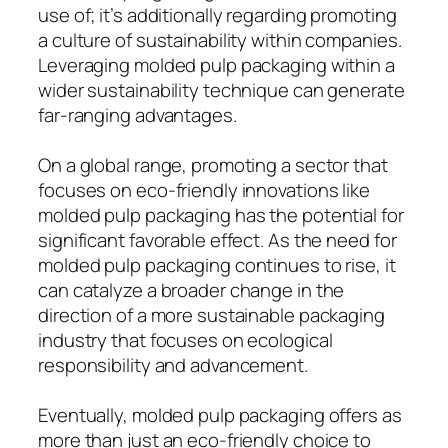
use of; it’s additionally regarding promoting
a culture of sustainability within companies.
Leveraging molded pulp packaging within a
wider sustainability technique can generate
far-ranging advantages.
On a global range, promoting a sector that
focuses on eco-friendly innovations like
molded pulp packaging has the potential for
significant favorable effect. As the need for
molded pulp packaging continues to rise, it
can catalyze a broader change in the
direction of a more sustainable packaging
industry that focuses on ecological
responsibility and advancement.
Eventually, molded pulp packaging offers as
more than just an eco-friendly choice to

▶ _Your goal_: Every record must be set down again exactly; pictures do not belong in the copy.

▶ _Task result_:
use of; it’s additionally regarding promoting
a culture of sustainability within companies.
Leveraging molded pulp packaging within a
wider sustainability technique can generate
far-ranging advantages.
On a global range, promoting a sector that
focuses on eco-friendly innovations like
molded pulp packaging has the potential for
significant favorable effect. As the need for
molded pulp packaging continues to rise, it
can catalyze a broader change in the
direction of a more sustainable packaging
industry that focuses on ecological
responsibility and advancement.
Eventually, molded pulp packaging offers as
more than just an eco-friendly choice to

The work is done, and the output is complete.